Monday, September 6, 2010

We Need More Star Trek Comics!


Actually, thanks to IDW Publishing, we have plenty. Star Trek is one of those properties that doesn't really lend itself to the comic book medium-- it's too static. Lots of stiff, uniformed people standing around around the captain's chair. Nothing illuminates this difficulty like Marvel's atrocious Star Trek/X-Men books. Gold Key pulled it off by making the stories more Flash Gordon than Gordon Cooper. Marvel couldn't match the success of their Star Wars series when they adapted the first movie into a one-shot and a short-lived monthly. I rarely read Malibu's or DC's versions very often, and when I did, I quickly fell asleep. Strangely enough, I've enjoyed John Byrne's various IDW Trek books-- especially Leonard McCoy, Frontier Doctor.

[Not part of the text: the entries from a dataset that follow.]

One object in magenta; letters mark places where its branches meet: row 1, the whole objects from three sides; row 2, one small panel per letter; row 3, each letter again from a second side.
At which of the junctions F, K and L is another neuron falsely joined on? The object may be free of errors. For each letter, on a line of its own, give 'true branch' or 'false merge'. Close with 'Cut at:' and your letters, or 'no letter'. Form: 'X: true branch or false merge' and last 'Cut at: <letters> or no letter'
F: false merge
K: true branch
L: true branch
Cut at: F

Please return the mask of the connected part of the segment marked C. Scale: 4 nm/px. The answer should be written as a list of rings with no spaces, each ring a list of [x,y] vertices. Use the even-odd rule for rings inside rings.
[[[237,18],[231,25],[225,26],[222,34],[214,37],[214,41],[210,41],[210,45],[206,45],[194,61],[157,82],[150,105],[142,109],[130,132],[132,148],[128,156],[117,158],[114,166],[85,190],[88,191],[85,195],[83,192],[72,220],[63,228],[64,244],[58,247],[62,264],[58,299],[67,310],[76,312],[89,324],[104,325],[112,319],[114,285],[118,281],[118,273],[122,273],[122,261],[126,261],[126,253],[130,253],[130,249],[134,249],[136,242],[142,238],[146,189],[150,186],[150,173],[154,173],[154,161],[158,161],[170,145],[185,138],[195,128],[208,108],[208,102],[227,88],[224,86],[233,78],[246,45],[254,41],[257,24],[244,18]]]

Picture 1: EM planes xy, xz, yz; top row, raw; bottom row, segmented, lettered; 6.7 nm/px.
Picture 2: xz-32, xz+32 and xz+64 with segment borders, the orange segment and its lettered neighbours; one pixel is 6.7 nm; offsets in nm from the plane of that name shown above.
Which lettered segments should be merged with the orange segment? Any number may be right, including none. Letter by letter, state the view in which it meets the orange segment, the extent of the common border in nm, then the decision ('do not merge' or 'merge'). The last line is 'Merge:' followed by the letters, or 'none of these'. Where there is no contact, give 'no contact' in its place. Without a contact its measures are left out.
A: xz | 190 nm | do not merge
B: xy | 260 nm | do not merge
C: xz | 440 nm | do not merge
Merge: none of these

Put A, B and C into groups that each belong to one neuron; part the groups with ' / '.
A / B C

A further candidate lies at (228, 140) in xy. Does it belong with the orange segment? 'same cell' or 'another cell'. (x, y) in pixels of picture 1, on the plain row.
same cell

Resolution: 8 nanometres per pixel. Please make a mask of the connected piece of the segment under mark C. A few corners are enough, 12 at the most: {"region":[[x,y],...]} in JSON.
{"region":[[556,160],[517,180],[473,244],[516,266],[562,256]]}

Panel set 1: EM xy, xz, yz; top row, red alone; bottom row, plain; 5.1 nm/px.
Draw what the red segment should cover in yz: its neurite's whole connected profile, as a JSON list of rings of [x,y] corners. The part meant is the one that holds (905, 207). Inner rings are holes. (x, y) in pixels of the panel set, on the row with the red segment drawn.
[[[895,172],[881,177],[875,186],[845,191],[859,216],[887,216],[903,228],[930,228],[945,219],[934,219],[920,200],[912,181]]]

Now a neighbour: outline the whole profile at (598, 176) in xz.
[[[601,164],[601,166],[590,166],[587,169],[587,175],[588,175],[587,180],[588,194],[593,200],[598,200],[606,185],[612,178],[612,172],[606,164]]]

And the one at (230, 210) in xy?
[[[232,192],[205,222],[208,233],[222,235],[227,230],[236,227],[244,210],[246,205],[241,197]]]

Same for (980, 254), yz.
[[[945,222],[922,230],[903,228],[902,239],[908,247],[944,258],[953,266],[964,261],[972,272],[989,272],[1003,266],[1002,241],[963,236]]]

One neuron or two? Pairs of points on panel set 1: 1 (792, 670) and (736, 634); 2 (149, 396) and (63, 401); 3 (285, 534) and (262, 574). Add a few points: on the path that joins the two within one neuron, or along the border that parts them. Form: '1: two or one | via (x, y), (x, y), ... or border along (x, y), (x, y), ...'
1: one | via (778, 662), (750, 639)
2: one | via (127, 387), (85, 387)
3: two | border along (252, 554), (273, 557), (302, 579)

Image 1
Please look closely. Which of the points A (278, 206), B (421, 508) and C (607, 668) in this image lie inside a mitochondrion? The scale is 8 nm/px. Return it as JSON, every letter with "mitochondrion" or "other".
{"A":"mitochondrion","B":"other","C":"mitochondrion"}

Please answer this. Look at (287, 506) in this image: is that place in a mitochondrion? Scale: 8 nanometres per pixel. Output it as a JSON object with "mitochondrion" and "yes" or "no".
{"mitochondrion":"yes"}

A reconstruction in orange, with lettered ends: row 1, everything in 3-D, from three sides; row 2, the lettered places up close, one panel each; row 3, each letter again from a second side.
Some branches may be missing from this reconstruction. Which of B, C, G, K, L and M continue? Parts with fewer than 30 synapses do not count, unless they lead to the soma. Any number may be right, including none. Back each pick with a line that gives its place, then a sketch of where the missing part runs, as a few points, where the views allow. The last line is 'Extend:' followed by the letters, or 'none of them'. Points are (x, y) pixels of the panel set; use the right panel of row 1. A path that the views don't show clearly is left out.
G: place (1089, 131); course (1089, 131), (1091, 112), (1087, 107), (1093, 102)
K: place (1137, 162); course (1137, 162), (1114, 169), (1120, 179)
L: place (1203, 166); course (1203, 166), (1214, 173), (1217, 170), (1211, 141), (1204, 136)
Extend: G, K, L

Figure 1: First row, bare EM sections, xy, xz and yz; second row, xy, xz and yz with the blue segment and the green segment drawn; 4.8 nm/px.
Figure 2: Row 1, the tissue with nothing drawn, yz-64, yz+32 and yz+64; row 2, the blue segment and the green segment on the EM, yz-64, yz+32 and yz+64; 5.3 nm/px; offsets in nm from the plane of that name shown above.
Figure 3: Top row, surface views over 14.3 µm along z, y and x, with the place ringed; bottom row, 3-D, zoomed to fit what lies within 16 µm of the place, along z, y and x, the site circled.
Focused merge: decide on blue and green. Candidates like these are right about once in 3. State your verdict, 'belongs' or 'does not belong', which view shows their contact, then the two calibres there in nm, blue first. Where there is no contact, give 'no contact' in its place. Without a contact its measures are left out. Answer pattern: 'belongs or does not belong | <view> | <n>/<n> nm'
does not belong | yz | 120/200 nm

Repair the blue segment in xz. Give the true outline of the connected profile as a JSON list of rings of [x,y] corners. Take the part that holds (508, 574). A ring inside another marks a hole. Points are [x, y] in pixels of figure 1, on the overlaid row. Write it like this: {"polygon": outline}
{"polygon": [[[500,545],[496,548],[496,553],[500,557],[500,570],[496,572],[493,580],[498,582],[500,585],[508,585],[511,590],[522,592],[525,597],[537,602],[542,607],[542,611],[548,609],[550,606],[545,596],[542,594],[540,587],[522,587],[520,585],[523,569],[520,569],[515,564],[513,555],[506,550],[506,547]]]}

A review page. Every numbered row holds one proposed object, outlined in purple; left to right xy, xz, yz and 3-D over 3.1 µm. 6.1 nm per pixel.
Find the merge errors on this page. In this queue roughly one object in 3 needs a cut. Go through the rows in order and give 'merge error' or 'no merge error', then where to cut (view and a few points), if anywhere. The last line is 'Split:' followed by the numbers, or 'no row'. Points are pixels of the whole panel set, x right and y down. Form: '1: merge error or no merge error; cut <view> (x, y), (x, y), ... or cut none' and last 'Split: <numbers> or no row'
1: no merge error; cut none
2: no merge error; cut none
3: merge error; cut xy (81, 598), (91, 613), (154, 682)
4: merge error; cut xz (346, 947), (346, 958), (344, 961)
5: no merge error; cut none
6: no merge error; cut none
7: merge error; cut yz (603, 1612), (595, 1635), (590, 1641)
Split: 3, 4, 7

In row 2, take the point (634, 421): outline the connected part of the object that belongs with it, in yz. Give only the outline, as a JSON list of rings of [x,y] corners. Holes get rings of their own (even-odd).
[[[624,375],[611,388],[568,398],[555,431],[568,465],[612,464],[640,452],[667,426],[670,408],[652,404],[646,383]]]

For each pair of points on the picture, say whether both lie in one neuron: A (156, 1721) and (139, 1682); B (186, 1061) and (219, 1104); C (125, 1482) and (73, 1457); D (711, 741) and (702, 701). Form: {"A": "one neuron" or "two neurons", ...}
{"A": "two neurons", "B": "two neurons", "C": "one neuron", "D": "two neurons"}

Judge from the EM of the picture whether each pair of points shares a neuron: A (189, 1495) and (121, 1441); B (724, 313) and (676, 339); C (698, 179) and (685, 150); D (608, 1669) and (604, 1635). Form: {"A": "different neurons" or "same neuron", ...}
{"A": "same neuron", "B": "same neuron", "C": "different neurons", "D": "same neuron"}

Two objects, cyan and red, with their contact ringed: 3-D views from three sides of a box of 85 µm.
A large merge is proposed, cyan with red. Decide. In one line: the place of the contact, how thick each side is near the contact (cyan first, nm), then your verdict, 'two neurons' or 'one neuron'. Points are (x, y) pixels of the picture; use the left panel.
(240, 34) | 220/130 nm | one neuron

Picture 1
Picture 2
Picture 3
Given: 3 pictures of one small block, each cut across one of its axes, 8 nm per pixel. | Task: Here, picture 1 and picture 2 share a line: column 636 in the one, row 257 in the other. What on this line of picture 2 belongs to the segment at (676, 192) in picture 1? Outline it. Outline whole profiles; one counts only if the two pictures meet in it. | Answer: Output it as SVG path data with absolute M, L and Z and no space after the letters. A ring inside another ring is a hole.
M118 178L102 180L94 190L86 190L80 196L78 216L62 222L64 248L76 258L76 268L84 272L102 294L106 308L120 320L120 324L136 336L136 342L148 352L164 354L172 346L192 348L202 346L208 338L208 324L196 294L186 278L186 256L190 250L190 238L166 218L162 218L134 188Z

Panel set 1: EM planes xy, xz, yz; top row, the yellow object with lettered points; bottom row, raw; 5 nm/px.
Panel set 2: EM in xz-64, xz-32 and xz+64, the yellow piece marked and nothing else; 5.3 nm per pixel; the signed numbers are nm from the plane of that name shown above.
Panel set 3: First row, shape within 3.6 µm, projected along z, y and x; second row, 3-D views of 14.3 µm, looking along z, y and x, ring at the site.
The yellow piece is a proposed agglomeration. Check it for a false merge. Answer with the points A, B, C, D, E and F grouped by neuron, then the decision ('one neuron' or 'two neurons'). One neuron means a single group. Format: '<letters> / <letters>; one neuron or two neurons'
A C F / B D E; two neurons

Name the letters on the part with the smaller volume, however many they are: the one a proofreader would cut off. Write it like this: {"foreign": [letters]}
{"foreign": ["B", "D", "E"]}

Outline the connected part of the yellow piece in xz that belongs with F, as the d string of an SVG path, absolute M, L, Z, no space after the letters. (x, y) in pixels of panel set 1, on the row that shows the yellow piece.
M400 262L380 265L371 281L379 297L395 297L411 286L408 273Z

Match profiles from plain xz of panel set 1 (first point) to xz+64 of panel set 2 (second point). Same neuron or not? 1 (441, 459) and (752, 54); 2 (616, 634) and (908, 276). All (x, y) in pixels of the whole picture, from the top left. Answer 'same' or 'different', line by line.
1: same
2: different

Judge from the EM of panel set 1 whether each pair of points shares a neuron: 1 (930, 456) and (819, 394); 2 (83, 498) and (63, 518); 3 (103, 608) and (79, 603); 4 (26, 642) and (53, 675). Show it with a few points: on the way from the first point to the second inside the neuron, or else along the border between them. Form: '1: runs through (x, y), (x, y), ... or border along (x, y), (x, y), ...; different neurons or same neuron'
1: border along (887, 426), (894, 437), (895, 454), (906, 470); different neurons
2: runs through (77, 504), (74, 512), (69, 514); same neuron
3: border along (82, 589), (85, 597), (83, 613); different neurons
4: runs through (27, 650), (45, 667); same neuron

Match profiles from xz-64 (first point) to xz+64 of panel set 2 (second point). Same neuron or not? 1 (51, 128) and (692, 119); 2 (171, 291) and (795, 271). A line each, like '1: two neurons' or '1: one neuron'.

Byrne has a loose style that lets him slightly caricature McCoy and the rest of the cast so he's not destroying panel-to-panel flow with portrait shots (like my little unfinished Kirk sketch above; I'll tighten it up a bit tomorrow and add it to the ol' portfolio)-- a common failing in DC's Trek comics. And he excels at hard sci-fi; even during his Fantastic Four days, Byrne worked in a number of science fiction concepts, usually in the interest of debunking common comic book tropes. Frontier Doctor is still full of dialogue sequences with people standing around jawing at each other and explaining things. Kind of reminds me of romance book storytelling, but then Byrne always had a way with quiet, character moments even when doing superheroics.

He obviously knows his classic Trek, too. Byrne's Trek books are what Gold Key might have done if they hadn't aimed their stories at children.

Still, those old Gold Key Star Treks have something all the subsequent series have lacked-- charm. I don't mind the rehashed plots-- ghost planets, space pirates, shrink rays (Kirk even gets tied down a la Gulliver's Travels in that one), de-aging (once by mechanical device and later by radioactivity) and the like-- the blond Scotty, the Kirk who often looks like Hoagy Carmichael or the green shirts on the crew instead of the familiar gold, blue and red. Those books are total fun.

And we need more fun in our comics. Kirk certainly does. He looks a bit stressed.